··· Text provided ···

Such a noble cause, pissing on the very idea of social justice. #proud
The movement has maintained in part because it’s grown wider than gaming. Adam Baldwin continues to tweet on the topic not because he’s a gamer, but because he’s an outspoken conservative figure, vociferously opposed to the left-wing ideals the imagined cadre of “social justice warriors” uphold. Even Washington think tanks have weighed in on the side of #GamerGate supporters. The American Enterprise Institute, a high-profile right-wing group, issued a video in which host “the Factual Feminist” questioned whether games were sexist at all. Such interjections have extended the lifespan of the discussion, and the #GamerGate movement, even further.
And who is “the Factual Feminist”? Christina Hoff Sommers, of course, Richard Dawkins’s new best friend.

··· Given data ···

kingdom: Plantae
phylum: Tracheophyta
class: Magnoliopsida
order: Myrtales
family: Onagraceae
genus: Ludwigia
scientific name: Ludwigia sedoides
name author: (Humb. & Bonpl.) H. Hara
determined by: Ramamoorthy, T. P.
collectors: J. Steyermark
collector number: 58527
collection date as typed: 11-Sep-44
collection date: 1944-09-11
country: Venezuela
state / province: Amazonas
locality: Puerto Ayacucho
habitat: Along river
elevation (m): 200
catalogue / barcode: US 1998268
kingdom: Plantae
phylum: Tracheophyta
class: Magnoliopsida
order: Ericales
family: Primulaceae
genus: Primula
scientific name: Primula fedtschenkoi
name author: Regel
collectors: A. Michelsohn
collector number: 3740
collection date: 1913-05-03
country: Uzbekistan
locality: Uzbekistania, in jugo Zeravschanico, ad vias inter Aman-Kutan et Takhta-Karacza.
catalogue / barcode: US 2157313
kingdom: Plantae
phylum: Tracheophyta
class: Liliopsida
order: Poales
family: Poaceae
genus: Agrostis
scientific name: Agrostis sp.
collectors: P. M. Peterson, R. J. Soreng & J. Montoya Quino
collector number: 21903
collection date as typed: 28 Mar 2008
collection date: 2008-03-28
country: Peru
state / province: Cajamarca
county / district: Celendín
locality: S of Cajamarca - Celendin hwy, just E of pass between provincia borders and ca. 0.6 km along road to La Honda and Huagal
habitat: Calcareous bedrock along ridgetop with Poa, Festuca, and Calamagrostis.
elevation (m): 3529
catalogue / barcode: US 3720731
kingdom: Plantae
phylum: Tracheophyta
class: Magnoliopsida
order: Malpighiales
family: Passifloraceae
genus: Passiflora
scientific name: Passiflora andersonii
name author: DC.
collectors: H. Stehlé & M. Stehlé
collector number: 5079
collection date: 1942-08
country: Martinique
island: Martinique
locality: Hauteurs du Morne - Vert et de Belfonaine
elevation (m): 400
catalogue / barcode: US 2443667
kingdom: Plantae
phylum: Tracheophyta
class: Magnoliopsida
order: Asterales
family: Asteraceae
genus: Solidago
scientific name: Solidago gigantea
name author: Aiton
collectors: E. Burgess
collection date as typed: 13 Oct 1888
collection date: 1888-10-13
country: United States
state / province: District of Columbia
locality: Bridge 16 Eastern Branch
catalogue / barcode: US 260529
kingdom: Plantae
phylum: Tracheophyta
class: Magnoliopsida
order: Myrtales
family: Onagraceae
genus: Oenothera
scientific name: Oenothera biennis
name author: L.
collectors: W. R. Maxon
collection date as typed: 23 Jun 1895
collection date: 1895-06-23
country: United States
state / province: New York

···

* **Work request**: Rewrite the #GamerGate passage starting at "Such a noble" and ending at "movement, even further.", with "movement" changed to "campaign".

* **Solution for this exercise**:
Such a noble cause, pissing on the very idea of social justice. #proud
The campaign has maintained in part because it’s grown wider than gaming. Adam Baldwin continues to tweet on the topic not because he’s a gamer, but because he’s an outspoken conservative figure, vociferously opposed to the left-wing ideals the imagined cadre of “social justice warriors” uphold. Even Washington think tanks have weighed in on the side of #GamerGate supporters. The American Enterprise Institute, a high-profile right-wing group, issued a video in which host “the Factual Feminist” questioned whether games were sexist at all. Such interjections have extended the lifespan of the discussion, and the #GamerGate campaign, even further.